It has been two months since Mahit Dzmare and Three Seagrass foiled an attempted military coup on Teixcalaan—though they may have started a war to do it. Dzmare is back on her native Lsel Station, among her people but unsure if she still belongs there. Seagrass has a desk job; a prestigious one, to be sure, but a bore all the same, so when she lucks into a not-quite-legal chance for an adventure, and one that will bring her and Dzmare together again, she leaps at the chance. As diplomatic envoys to an uncommunicative alien armada, they must contend with a host of horrors, from a fleet of screaming, ship-eating aliens and deadly fleet politics to an infestation of cats and a lack of non-clichéd poetic imagery. And if they survive their privations, both military and literary, it is not at all clear whether either of them can truly go home again.

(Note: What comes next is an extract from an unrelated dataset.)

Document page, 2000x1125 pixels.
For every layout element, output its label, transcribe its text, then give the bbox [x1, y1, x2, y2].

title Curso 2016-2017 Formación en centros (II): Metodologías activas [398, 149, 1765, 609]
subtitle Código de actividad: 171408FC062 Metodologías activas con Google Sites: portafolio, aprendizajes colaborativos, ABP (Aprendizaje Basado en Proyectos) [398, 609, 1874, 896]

In her award-winning debut novel, A Memory Called Empire, Arkady Martine tackled the problem of communicating between cultures in a shared lingua franca, detailed an empire at war with itself and told of an intrigue involving Lsel Station’s memory-preserving imago-machines and one man’s quest for immortality. In A Desolation Called Peace, all of those themes have evolved in complexity, diving deeper into an intrigue about the very nature of life and death. The central cast is as appealing as ever, and the cats, described as “very friendly, if—sharp, on the ends” and “puddles of space without stars” are a delightful addition.
Martine’s debut showcased her consummate skill and perfect blend of narrative, humor and world-building; her second effort highlights her thematic ambition, and her abilities as a writer are more than equal to the task. Desolation is the kind of book that crouches in your mind, waiting for a quiet moment. It is hard to read slowly, but demands to be savored, lest you miss some of the cleverest and most elegant foreshadowing in modern science fiction. Redolent with echoes of Frank Herbert’s Whipping Star, Iain M. Banks’s Excession and screen epics such as Arrival and Ronald D. Moore’s “Battlestar Galactica,” it nevertheless carries its own distinctive melody.
Arkady Martine’s first book was a deserving Hugo winner. Her second might eclipse it.